Still, before the announcement was made on state television, South Korea’s meteorological agency said that a 5.1 magnitude earthquake was detected near a known test site in the secretive and isolated state.
South Korea’s presidential office held an emergency meeting and later said the government would take all possible measures to respond to its neighbour and long-time foe’s actions.
“Our government strongly condemns North Korea ignoring repeated warnings from us and the international community and pushing ahead with the fourth nuclear test, which clearly violated the UN resolutions,” Cho Tae-yong, a senior security official at the South Korean presidential office said.
Hydrogen bombs are more sophisticated and can be thousands of times more powerful than atomic bombs.
In an atomic bomb uranium or plutonium is split,causing an explosion.
Instead, a hydrogen bomb encloses an atomic bomb in a layer of a compound called lithium deuteride.
When the atomic bomb is detonated, a secondary – and much larger – explosion results, producing temperatures of up to 400 million C and powerful shockwaves.
Given the technical challenge of building a H-bomb, it’s suggested North Korea may have actually tested a so-called “boosted” bomb.
“Boosted” nuclear weapons use a small amount of lithium deuteride to energise the reaction, making them more powerful, but are not considered full hydrogen explosions.
The UN security council called an emergency meeting for yesterday, diplomats said, as both neighbouring countries and world powers scrambled to issue stern statements.
China’s foreign ministry said it had no advance knowledge of any test and that it firmly opposed Pyongyang’s action.
Ministry spokeswoman Hua Chunying said at a daily news briefing that Beijing – one of North Korea’s only allies – would work with the international community on the denuclearisation of the Korean peninsula.
The US government said it could not confirm a nuclear test but that it would respond appropriately to what it called North Korean “provocations” and that it would continue to protect its allies in the region.
“We’ve consistently made clear that we will not accept [North Korea] as a nuclear state,” a State Department statement said.
Japanese Prime Minister Shinzo Abe called the announcement a threat to his nation’s safety.

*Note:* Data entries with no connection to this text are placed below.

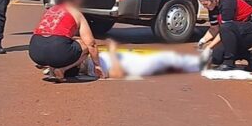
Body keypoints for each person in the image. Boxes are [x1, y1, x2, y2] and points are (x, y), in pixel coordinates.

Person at [29, 0, 103, 81]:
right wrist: (97, 65)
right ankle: (62, 69)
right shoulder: (76, 13)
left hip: (35, 51)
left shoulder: (50, 10)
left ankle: (52, 69)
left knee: (59, 42)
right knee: (84, 46)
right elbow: (91, 43)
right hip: (57, 49)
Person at [196, 0, 252, 71]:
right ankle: (250, 56)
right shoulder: (212, 7)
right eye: (203, 4)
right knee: (216, 57)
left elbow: (224, 31)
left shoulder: (227, 4)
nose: (205, 7)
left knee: (226, 27)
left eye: (206, 4)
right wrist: (203, 41)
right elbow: (214, 28)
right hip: (239, 31)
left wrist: (208, 48)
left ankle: (229, 63)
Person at [84, 40, 212, 79]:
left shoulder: (90, 59)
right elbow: (117, 73)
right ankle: (199, 64)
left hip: (133, 59)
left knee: (168, 59)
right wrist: (112, 52)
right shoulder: (94, 69)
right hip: (137, 66)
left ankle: (198, 63)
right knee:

Abe told reporters: “We absolutely can’t allow this, and condemn it strongly.”
British Foreign Secretary Philip Hammond said any nuclear test would be a “provocation which I condemn without reservation” and a “grave breach” of UN Security Council resolutions.
The United States Geological Survey (USGS) also detected the quake that South Korea said was 49km from the Punggye-ri site where the North has conducted nuclear tests in the past.
While the USGS put the depth of the earthquake at 10km, the South Korean agency said it was near the surface. The earthquake was detected just after 10AM Seoul time.
Adrian Brown reporting from Beijing, said that North Korea was moving one step nearer to creating a nuclear warhead.
“There will be a good deal of tension once more on the Korean peninsula today. The big question of course is why North Korea has done this now,” he said.
Brown added the test could partly be seen as a defensive response to US-South Korean military exercises, as well as a reaction to UN sanctions the country is under for its nuclear and missile programmes.
“When North Korea last tested a nuclear device in 2013, that was as a direct consequence of the sanctions that had been imposed by the United Nations,” Brown said.
North Korea has so far conducted three nuclear tests – in 2006, 2009 and 2013 – all at Punggye-ri.
The 2013 test registered at 5.1 on the USGS scale.
It is not yet known if Pyongyang has successfully miniaturised a nuclear device small enough to be used as a warhead on a ballistic missile, but the likelihood of the isolated country successfully doing so increases with each test.